§ Input data

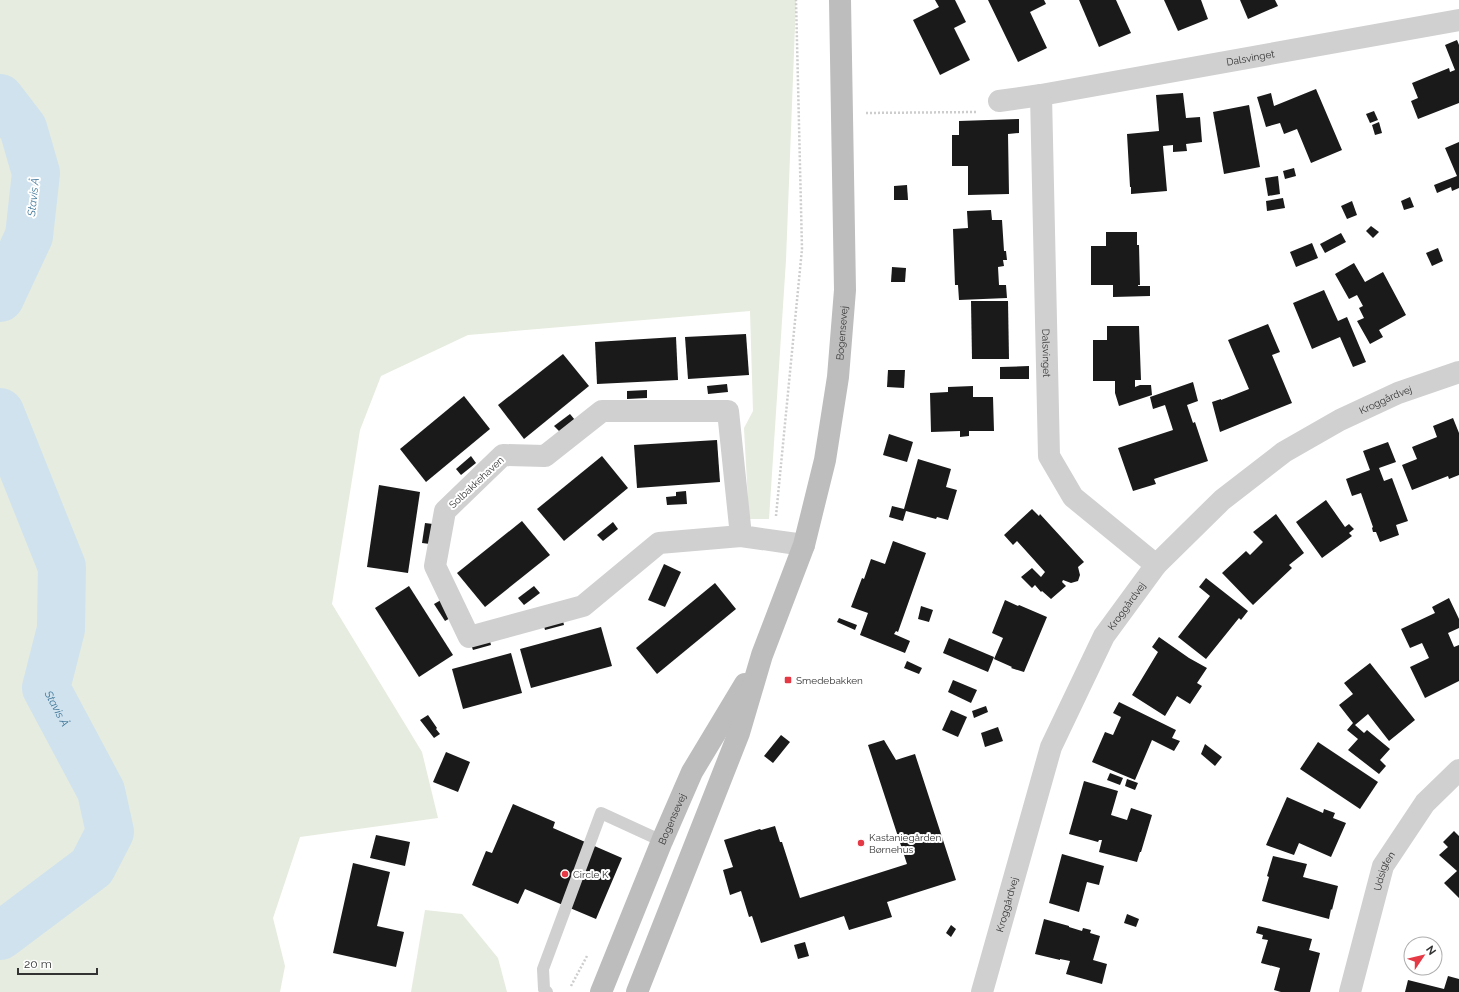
<svg xmlns="http://www.w3.org/2000/svg" width="1459" height="992" font-family="Raleway,sans-serif">
<style>
.green{fill:#e6ecdf}
.lines{fill:none;stroke-linecap:round;stroke-linejoin:round}
.river{stroke:#cfe2ee;stroke-width:48}
.building{fill:#1a1a1a}
.path{stroke:#cdcdcd;stroke-width:2.5;stroke-dasharray:2 2;stroke-linecap:butt}
.service{stroke:#d0d0d0;stroke-width:12}
.minor{stroke:#d0d0d0;stroke-width:22}
.secondary{stroke:#bdbdbd;stroke-width:22}
.poi-dot{fill:#e63946;stroke:#fff;stroke-width:1.5}
.labels{text-anchor:middle;stroke-width:4;stroke-linejoin:round;paint-order:stroke}
.street-label{font-size:10px;fill:#333;stroke:#fff}
.poi-label{font-size:10px;fill:#333;stroke:#fff;text-anchor:start}
.water-label{font-size:11px;font-style:italic;fill:#3f7597;stroke:#fff}
</style>
<rect width="100%" height="100%" fill="#fff"/>
<g class="green">
<path d="M0 0H796L786 260 769 519H749L744 428 753 411 750 311 468 335 381 376 360 430 332 604 422 752 438 818 300 837 273 918 285 966 280 992H0Z"/>
<path d="M425 910 462 914 498 958 507 992H411Z"/>
</g>
<g class="lines">
<g class="river">
<path d="M0 98 23 128 36 173 29 236 0 298"/>
<path id="s1" d="M0 412 62 567 61 629 46 688 101 791 110 832 92 867 0 936"/>
</g>
</g>
<g class="building">
<path d="M935 0H955L966 22 954 28 970 60 940 75 913 20 939 7Z"/>
<path d="M988 0H1044L1046 4 1030 12 1047 48 1018 62Z"/>
<path d="M1079 0H1116L1131 33 1099 47Z"/>
<path d="M1164 0H1201L1208 19 1178 31Z"/>
<path d="M1240 0H1275L1278 6 1248 19Z"/>
<path d="M1457 40 1459 45V103L1418 119 1411 101 1418 98 1412 83 1449 68 1450 72 1455 70 1445 45Z"/>
<path d="M1316 89 1342 150 1311 163 1297 129 1284 134 1280 123 1266 127 1257 97 1271 93 1274 106Z"/>
<path d="M1183 93 1186 118 1200 117 1202 142 1186 144 1187 151 1173 152V145L1163 146 1167 191 1131 194V187H1130L1127 134 1159 131 1156 95Z"/>
<path d="M1249 105 1260 167 1224 174 1213 112Z"/>
<path d="M1374 111 1378 120 1370 123 1366 114Z"/>
<path d="M1019 119V133L1008 134 1009 194 968 195V166H952V135H959V121Z"/>
<path d="M1379 122 1382 133 1375 135 1372 125Z"/>
<path d="M1459 142V188L1452 191 1451 187 1437 193 1434 185 1457 176 1445 148Z"/>
<path d="M1294 168 1296 176 1285 179 1283 171Z"/>
<path d="M1278 176 1280 194 1268 196 1265 178Z"/>
<path d="M907 185 908 200H894V186Z"/>
<path d="M1410 197 1414 207 1404 210 1401 201Z"/>
<path d="M1283 198 1285 208 1267 211 1266 201Z"/>
<path d="M1352 201 1357 215 1347 219 1341 206Z"/>
<path d="M991 210 992 220H1002L1004 251H1006L1007 260H1003L1004 266 998 267 999 285H1006L1007 298 959 300 958 285H955L953 229 968 228 967 211Z"/>
<path d="M1371 226 1379 232 1373 238 1366 231Z"/>
<path d="M1106 232H1137V245H1139L1140 285H1138V286H1150V296L1113 297V285H1091V246H1106Z"/>
<path d="M1341 233 1346 242 1325 253 1320 244Z"/>
<path d="M1312 243 1318 258 1296 267 1290 252Z"/>
<path d="M1438 248 1443 261 1432 266 1426 253Z"/>
<path d="M1354 263 1365 282 1383 272 1406 315 1379 330 1383 337 1370 344 1357 321 1364 318 1359 308 1363 306 1357 295 1349 299 1335 274Z"/>
<path d="M892 267 906 268 905 282H891Z"/>
<path d="M1324 290 1338 321 1347 317 1366 362 1353 367 1340 337 1312 349 1293 303Z"/>
<path d="M971 301H1008L1009 359H972Z"/>
<path d="M1268 324 1280 352 1272 355 1292 403 1220 432 1212 402 1221 399V400L1249 389 1228 340Z"/>
<path d="M1107 326H1139L1141 380H1135V387L1140 385H1151L1152 395 1119 406 1115 393V381H1093V340H1107Z"/>
<path d="M746 334 749 375 688 379 685 337Z"/>
<path d="M676 337 678 380 597 384 595 342Z"/>
<path d="M563 354 589 386 524 439 498 405Z"/>
<path d="M1029 366V379H1000V367Z"/>
<path d="M888 370H905L904 388 887 387Z"/>
<path d="M1193 382 1198 401 1187 405 1193 423 1195 422 1208 461 1154 479 1156 484 1133 491 1118 448 1173 430 1165 405 1153 409 1150 397Z"/>
<path d="M727 384 728 392 708 394 707 386Z"/>
<path d="M973 386V397H993L994 431H969V436L960 437V431L931 432 930 393 948 392V387Z"/>
<path d="M647 390V398L627 399V391Z"/>
<path d="M464 396 490 429 426 482 400 449Z"/>
<path d="M570 414 575 420 560 432 554 426Z"/>
<path d="M1453 418 1459 433V475L1449 479 1448 476 1412 490 1402 465 1417 459 1412 447 1437 437 1433 426Z"/>
<path d="M889 434 913 442 907 462 883 455Z"/>
<path d="M717 440 720 482 637 488 634 445Z"/>
<path d="M1388 442 1396 462 1379 468 1384 481 1392 478 1408 521 1396 525 1399 535 1380 542 1376 532H1373L1372 528 1373 527 1361 493 1352 496 1346 479 1370 470 1363 451Z"/>
<path d="M471 456 476 463 461 475 456 469Z"/>
<path d="M602 456 628 488 564 541 537 509Z"/>
<path d="M918 459 951 469 946 487 957 490 948 520 937 517 936 519 906 511 903 521 889 517 892 506 904 509Z"/>
<path d="M379 485 420 492 408 573 367 567Z"/>
<path d="M686 491 687 504 667 505 666 497 676 496V492Z"/>
<path d="M1326 500 1345 527 1349 524 1354 529 1349 533 1352 536 1322 558 1296 522Z"/>
<path d="M1032 509 1039 516 1040 514 1084 562 1078 567 1080 575 1078 581 1071 583 1063 580 1062 582 1066 586 1051 599 1042 591 1041 592 1035 585 1032 588 1021 577 1032 568 1041 577 1045 572 1017 541 1013 545 1004 535Z"/>
<path d="M1276 514 1304 553 1289 565 1292 568 1253 605 1222 573 1246 551 1250 555 1263 542 1253 532Z"/>
<path d="M522 521 550 555 485 607 457 573Z"/>
<path d="M613 522 618 529 603 541 597 535Z"/>
<path d="M425 523 433 524 430 544 422 543Z"/>
<path d="M893 541 926 553 898 632 896 631 894 634 910 641 905 653 860 635 868 613 851 607 862 578 864 579 871 559 885 564Z"/>
<path d="M664 564 681 572 665 607 648 600Z"/>
<path d="M1206 578 1248 611 1241 620 1239 618 1206 659 1178 637 1210 596 1199 587Z"/>
<path d="M715 583 736 609 657 674 636 648Z"/>
<path d="M409 586 453 655 419 677 375 608Z"/>
<path d="M534 586 540 593 524 605 518 598Z"/>
<path d="M1449 598 1459 619V628L1448 633 1454 647 1459 645V681L1425 698 1410 667 1429 658 1422 643 1410 648 1401 629 1435 613 1432 607Z"/>
<path d="M441 600 452 617 445 621 434 604Z"/>
<path d="M1005 600 1018 606 1019 605 1047 617 1024 672 1011 668 1012 667 994 659 1003 638 992 633Z"/>
<path d="M921 606 933 610 929 622 918 619Z"/>
<path d="M562 617 564 625 545 630 543 622Z"/>
<path d="M839 618 857 625 855 630 837 622Z"/>
<path d="M601 627 612 666 531 688 520 649Z"/>
<path d="M489 637 491 645 473 650 470 642Z"/>
<path d="M1159 637 1189 658 1207 668 1197 683 1202 686 1190 704 1177 696 1165 716 1132 695 1158 652 1152 647Z"/>
<path d="M949 638 994 657 988 672 943 653Z"/>
<path d="M511 653 522 693 463 709 452 669Z"/>
<path d="M907 661 922 668 919 674 904 668Z"/>
<path d="M1370 663 1415 720 1389 741 1368 714 1355 725 1364 733 1367 730 1390 749 1380 760 1386 766 1379 774 1348 750 1358 739 1347 730 1353 723 1339 705 1353 694 1344 683Z"/>
<path d="M953 680 977 690 971 703 948 692Z"/>
<path d="M1119 702 1176 730 1172 738 1180 741 1174 751 1152 740 1135 780 1092 762 1105 732 1113 735 1121 717 1113 713Z"/>
<path d="M986 706 988 712 974 718 972 711Z"/>
<path d="M951 710 967 717 958 737 942 730Z"/>
<path d="M428 715 437 728 436 729 440 734 434 738 420 720Z"/>
<path d="M998 727 1003 741 985 747 981 733Z"/>
<path d="M781 735 790 742 773 763 764 756Z"/>
<path d="M884 740 896 760 915 754 956 880 887 902 892 917 849 930 844 916 761 943 752 916 749 917 741 891 730 895 723 870 733 867 724 840 760 829 761 830 775 826 780 842H782L800 898 907 864 868 745Z"/>
<path d="M1318 742 1378 782 1360 809 1300 769Z"/>
<path d="M1205 744 1222 757 1215 766 1201 754Z"/>
<path d="M446 752 470 762 458 792 433 782Z"/>
<path d="M1110 773 1123 778 1120 785 1107 780Z"/>
<path d="M1127 779 1138 783 1135 790 1125 786Z"/>
<path d="M1084 781 1118 791 1111 815 1127 820 1131 808 1152 815 1141 852H1140L1137 862 1099 852 1102 840H1099L1098 842 1069 834Z"/>
<path d="M1287 797 1323 813 1324 809 1335 813 1333 818 1346 823 1331 857 1299 843 1294 855 1266 845Z"/>
<path d="M513 804 555 822 553 828 622 858 596 919 525 889 518 904 472 885 486 851 492 853Z"/>
<path d="M1454 831 1459 836V898L1444 883 1457 871 1439 855 1448 847 1443 842Z"/>
<path d="M376 835 410 842 405 866 370 858Z"/>
<path d="M1062 854 1104 866 1099 885 1087 882 1079 912 1049 903Z"/>
<path d="M1273 856 1307 864 1303 877 1338 886 1332 910 1331 909 1329 919 1262 901 1269 877 1267 876Z"/>
<path d="M353 863 390 872 377 926 404 932 396 967 333 953Z"/>
<path d="M1127 914 1139 919 1136 927 1124 923Z"/>
<path d="M1044 919 1069 926V927L1082 931 1083 928 1091 930 1090 933 1100 936 1093 960 1107 964 1102 984 1066 974 1070 961 1060 959V960L1035 954Z"/>
<path d="M951 925 956 929 951 937 946 933Z"/>
<path d="M1258 926 1312 939 1309 950 1320 953 1310 992H1281L1274 990 1280 968 1261 963 1268 940 1262 939 1263 935 1256 933Z"/>
<path d="M805 942 809 956 798 959 794 945Z"/>
<path d="M1448 976 1459 979V992H1405L1408 980 1444 989Z"/>
</g>
<g class="lines">
<g class="path">
<path d="M866 113 977 112"/>
<path d="M776 516 802 249 796 0"/>
<path d="M571 986 587 956"/>
</g>
<path class="service" d="M547 992 544 989 543 969 601 813 662 841"/>
<g class="minor">
<path id="s2" d="M1041 95 1049 456 1073 497 1156 565"/>
<path id="s3" d="M999 101 1041 95 1459 20"/>
<path d="M741 536 728 411H602L545 456 503 455 445 511 435 566 469 637 583 606 659 543 741 536 804 545"/>
<path id="s4" d="M982 992 1051 747 1104 636 1156 565 1222 500 1284 452 1340 420 1398 393 1459 372"/>
<path id="s5" d="M1350 992 1383 866 1425 803 1459 770"/>
</g>
<g class="secondary">
<path id="s6" d="M601 992 662 841 692 772 745 684"/>
<path id="s7" d="M637 992 739 733 762 655 804 545 825 460 838 377 845 290 840 0"/>
</g>
</g>
<g class="poi-dot">
<rect x="784" y="676" width="8" height="8" rx="2"/>
<circle cx="861" cy="843" r="4"/>
<circle cx="565" cy="874" r="4"/>
</g>
<g class="labels">
<g class="street-label">
<text dy="4" stroke="none"><textPath href="#s3" startOffset="255">Dalsvinget</textPath></text>
<text dy="4" stroke="none"><textPath href="#s7" startOffset="693">Bogensevej</textPath></text>
<text dy="4" stroke="none"><textPath href="#s2" startOffset="258">Dalsvinget</textPath></text>
<text dy="4" stroke="none"><textPath href="#s4" startOffset="751">Kroggårdvej</textPath></text>
<text transform="translate(476 482) rotate(-43)" y="4">Solbakkehaven</text>
<text dy="4" stroke="none"><textPath href="#s4" startOffset="415">Kroggårdvej</textPath></text>
<text dy="4" stroke="none"><textPath href="#s6" startOffset="187">Bogensevej</textPath></text>
<text dy="4" stroke="none"><textPath href="#s5" startOffset="126">Udsigten</textPath></text>
<text dy="4" stroke="none"><textPath href="#s4" startOffset="91">Kroggårdvej</textPath></text>
</g>
<g class="poi-label">
<text x="796" y="684">Smedebakken</text>
<text x="869" y="841">Kastaniegården<tspan x="869" dy="12">Børnehus</tspan></text>
<text x="573" y="878">Circle K</text>
</g>
<g class="water-label">
<text transform="translate(33 197) rotate(-84)" y="4">Stavis Å</text>
<text dy="4" stroke="none"><textPath href="#s1" startOffset="313">Stavis Å</textPath></text>
</g>
</g>
<g transform="translate(1423 956) rotate(55)"><circle r="19" fill="#ffffff" stroke="#adadad"/>
<path d="M0-3L7 15L0 10L-7 15Z" fill="#e63946"/>
<text y="-6" font-size="11" font-weight="bold" text-anchor="middle" fill="#333333">N</text>
</g>
<path d="M18 968v6h79v-6" fill="none" stroke="#333333" stroke-width="2"/>
<text x="24" y="968" font-size="12" fill="#333333" stroke="#ffffff" stroke-width="3" paint-order="stroke">20 m</text>
</svg>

§ Activity
From the material above, set down exactly the lines between the line holding "142V188L1452 191 1451" and the line holding "334 749 375", inclusive. Include nothing else.

§ Response area
<path d="M1459 142V188L1452 191 1451 187 1437 193 1434 185 1457 176 1445 148Z"/>
<path d="M1294 168 1296 176 1285 179 1283 171Z"/>
<path d="M1278 176 1280 194 1268 196 1265 178Z"/>
<path d="M907 185 908 200H894V186Z"/>
<path d="M1410 197 1414 207 1404 210 1401 201Z"/>
<path d="M1283 198 1285 208 1267 211 1266 201Z"/>
<path d="M1352 201 1357 215 1347 219 1341 206Z"/>
<path d="M991 210 992 220H1002L1004 251H1006L1007 260H1003L1004 266 998 267 999 285H1006L1007 298 959 300 958 285H955L953 229 968 228 967 211Z"/>
<path d="M1371 226 1379 232 1373 238 1366 231Z"/>
<path d="M1106 232H1137V245H1139L1140 285H1138V286H1150V296L1113 297V285H1091V246H1106Z"/>
<path d="M1341 233 1346 242 1325 253 1320 244Z"/>
<path d="M1312 243 1318 258 1296 267 1290 252Z"/>
<path d="M1438 248 1443 261 1432 266 1426 253Z"/>
<path d="M1354 263 1365 282 1383 272 1406 315 1379 330 1383 337 1370 344 1357 321 1364 318 1359 308 1363 306 1357 295 1349 299 1335 274Z"/>
<path d="M892 267 906 268 905 282H891Z"/>
<path d="M1324 290 1338 321 1347 317 1366 362 1353 367 1340 337 1312 349 1293 303Z"/>
<path d="M971 301H1008L1009 359H972Z"/>
<path d="M1268 324 1280 352 1272 355 1292 403 1220 432 1212 402 1221 399V400L1249 389 1228 340Z"/>
<path d="M1107 326H1139L1141 380H1135V387L1140 385H1151L1152 395 1119 406 1115 393V381H1093V340H1107Z"/>
<path d="M746 334 749 375 688 379 685 337Z"/>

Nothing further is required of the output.